Şimdi yeryüzünün değişik coğrafyalarında savrulurken bu ruhtan ne kadar uzaklaştığımızı daha iyi görebiliyorum. Artık tüm dünyayı maalesef sayılarla anlamlandırıyoruz. Kimin parası, silahı, gücü daha fazla ise onun yanında yer alıyor, taraf tutarken sadece kazanacaklarımıza ve kaybedeceklerimize bakıyoruz. Bu yüzden gözümüzün önünde can çekişen insanlığı göremiyor daha doğrusu görmezlikten geliyoruz.

 Bugün Doğu Türkistan’da yaşanılanları bunun dışında ne ile açıklayabiliriz? Geçmişte dünyanın diğer ucundaki farklı inanç ve ırktan milletlere bile yardıma koşarken bugün burnumuzun dibindeki soydaşlarımızı nasıl oluyor da görmezden geliyoruz? Her gün yatağına aç girip, gece çığlıklarla uyanan çocukları, nasıl oluyor da duymuyoruz, görmüyoruz? 

Belki biz, şu an bu satırları okurken bir kız kardeşimiz alçak bir Çinli tarafından tecavüze uğruyor. Bir diğer kardeşimizi cami minaresinden aşağıya atıyorlar. Bakın yaşlı bir amcanın sakalı çekiliyor, küçük bir kız çocuğu sokak ortasında sürüklenerek götürülüyor. Bitmedi bir de şu köşeye bakın. Bakın tam şurada saçları usturaya vurulmuş bir delikanlı, sırf Türk olduğu için kurşuna diziliyor. Durun gitmeyin, yüreğiniz kaldırabilecekse bir de şuraya bakın. İçinde insanların olduğu evler, kahkahalarla bakın nasıl da ateşe veriliyor. Gerçi bu dünya kupası kadar dikkat çekmeyecek ama yine de söyleyelim. Burnumuzun dibinde, hemen şuracıkta, bir ulus, iğrenç toplama kamplarında, her gün acı çeke çeke can veriyor.

Vicdanlarımızı rahatlatmak için isterseniz gözlerimizi kapatalım, kulaklarımızı da tıkayalım. Hatta cami çıkışında Doğu Türkistan için yardım kutusuna beş lira atalım. Belki kahrolsun Çin diye de bağırırız, iyi olmaz mı? Hatta sosyal medyada bir resim bile paylaşırız ellerimizdeki Türkistan bayraklarıyla. Sonra… Sonra mı? Gömeriz kafalarımızı, kalbimizi katılaştıran dünyalıklarımıza ve hayatın tadını çıkarırız. 

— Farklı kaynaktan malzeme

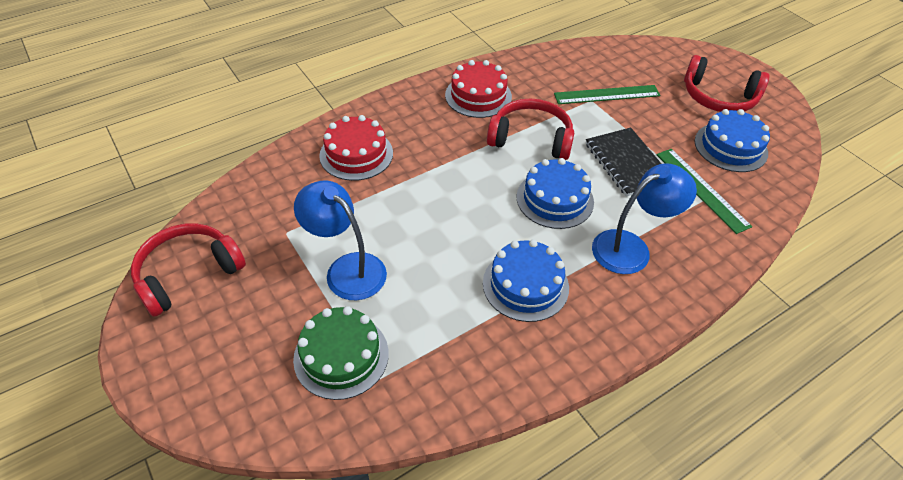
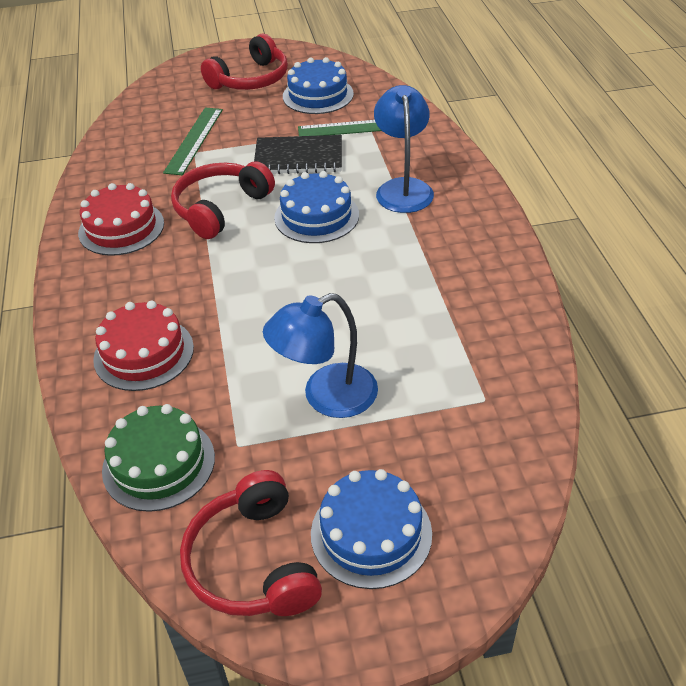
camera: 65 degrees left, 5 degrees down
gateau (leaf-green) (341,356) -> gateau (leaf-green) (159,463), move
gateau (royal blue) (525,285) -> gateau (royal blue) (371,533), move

Doğu Türkistan için artık sözün bir anlamı kalmadı. Ölen çocuklar için, yalvaran anneler için, gözyaşı döken minicik kızlarımız için bir şeyler yapılmalı. Bir buçuk milyar Müslüman, iki yüz milyon Türk, bir şeyler yapmalı. Yoksa mazlumların akıttığı bu gözyaşları, Nuh tufanından daha yıkıcı olacak. Ve tüm bu duyarsızlıklarımızdan sonra bizi kurtaracak bir gemide olmayacak.